The pyramid is built from sedimentary rock and upon sedimentary rock that was laid down by the global flood.
So unless you believe the eruptions had a time machine they built the pyramid after the flood.
Meaning there is a problem with secular dating and of biblical understanding.
Here is another dating method.
Current estimates for the construction of the pyramids, based on surviving lists of the pharaohs, are believed to be accurate to within about 100 years.
But Cambridge University Egyptologist Kate Spence says that by analyzing the relative position of Earth and two stars, she has dated the construction of the Great Pyramid at Giza — one of the Seven Wonders of the Ancient World — to within five years of 2478 B.C.
That means the Great Pyramid is 4,478 years old — or 75 years older than one commonly accepted estimate.
Arranged by the Stars
Her estimate comes from her proposed solution to another mystery: How did the ancient Egyptians align their pyramids so that two sides ran so precisely north-south?
She suggests that they used a pair of stars found in the Little and Big Dippers.
But because Earth wobbles on its axis, those two stars would have given different indications for “north” over the centuries. So by calculating when that pair of stars would have been in a northern alignment, Spence says she can figure out when the pyramids were built.
In Thursday’s issue of the journal Nature, Spence says the two-star method could explain the various degrees of inaccuracy in the orientation of pyramids built at different times.
Today’s north star, Polaris, was in the wrong position in those days to help the pyramid builders. Spence instead employs the stars Mizar, found in the Big Dipper’s handle, and Kochab, in the bowl of the Little Dipper.
When the pyramids were built, these stars circled nightly around a point over the North Pole. So, when one star appeared directly over the other, the Egyptians could have used a plumb line to find north, Spence says.
Pointing North
It’s not clear whether the Egyptians really did that, but “the technique she argues for seems very reasonable” and deserves further study, says Edwin Krupp, director of the Griffith Observatory in Los Angeles. The paper could provide “several pieces of a very intriguing puzzle.”
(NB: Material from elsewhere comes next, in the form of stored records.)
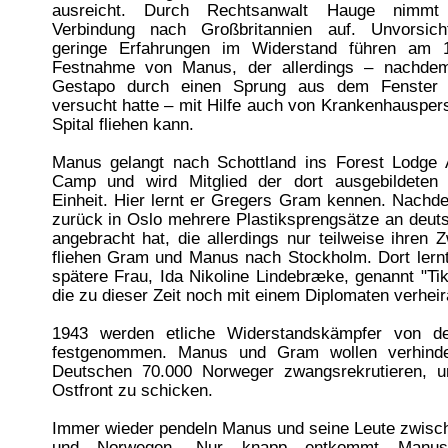
ausreicht. Durch Rechtsanwalt Hauge nimmt
Verbindung nach Großbritannien auf. Unvorsich
geringe Erfahrungen im Widerstand führen am 1
Festnahme von Manus, der allerdings – nachdem
Gestapo durch einen Sprung aus dem Fenster 
versucht hatte – mit Hilfe auch von Krankenhauspe
Spital fliehen kann.
Manus gelangt nach Schottland ins Forest Lodge 
Camp und wird Mitglied der dort ausgebildeten
Einheit. Hier lernt er Gregers Gram kennen. Nachd
zurück in Oslo mehrere Plastiksprengsätze an deut
angebracht hat, die allerdings nur teilweise ihren Z
fliehen Gram und Manus nach Stockholm. Dort lern
spätere Frau, Ida Nikoline Lindebræke, genannt "Ti
die zu dieser Zeit noch mit einem Diplomaten verheira
1943 werden etliche Widerstandskämpfer von d
festgenommen. Manus und Gram wollen verhinde
Deutschen 70.000 Norweger zwangsrekrutieren, 
Ostfront zu schicken.
Immer wieder pendeln Manus und seine Leute zwis
und Norwegen. Nur knapp entkommt Manu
The ancient Egyptians aligned their pyramids and temples to the north because they believed their pharaohs became stars in the northern sky after they died. Aligning the pyramids, in which the pharaohs were buried, was believed to give the deceased direct access to the northern sky.
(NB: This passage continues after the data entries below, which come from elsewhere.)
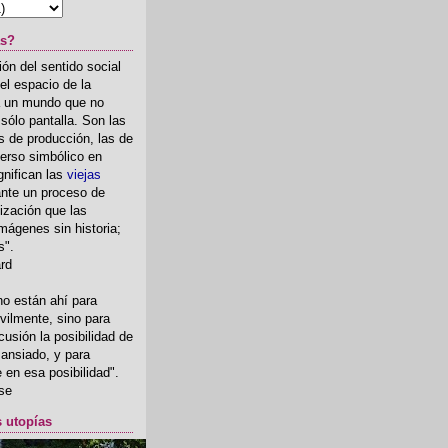
as?
ón del sentido social
el espacio de la
ia un mundo que no
, sólo pantalla. Son las
 de producción, las de
erso simbólico en
gnifican las
viejas
nte un proceso de
ización que las
mágenes sin historia;
s".
ard
o están ahí para
rvilmente, sino para
usión la posibilidad de
o ansiado, y para
fe en esa posibilidad".
se
s utopías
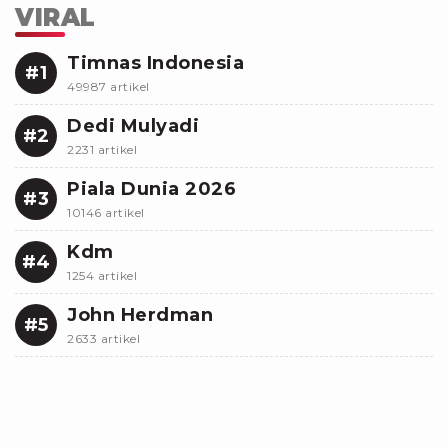
VIRAL
Timnas Indonesia
#1
49987 artikel
Dedi Mulyadi
#2
2231 artikel
Piala Dunia 2026
#3
10146 artikel
Kdm
#4
1254 artikel
John Herdman
#5
2633 artikel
Betsy Bryan, a professor of Egyptology and the chairwoman of the department of Near Eastern studies at Johns Hopkins University in Baltimore, says Spence’s method seems reasonable, and if it proves to be correct, will further refine the timetable of ancient Egypt.
“That’s important because there have been arguments made that the pyramids and the Sphinx were built thousands and thousands of years earlier than that,” Bryan says. “This is yet another piece of evidence that our view that these are monuments that belong to the middle of the third millennium is right.”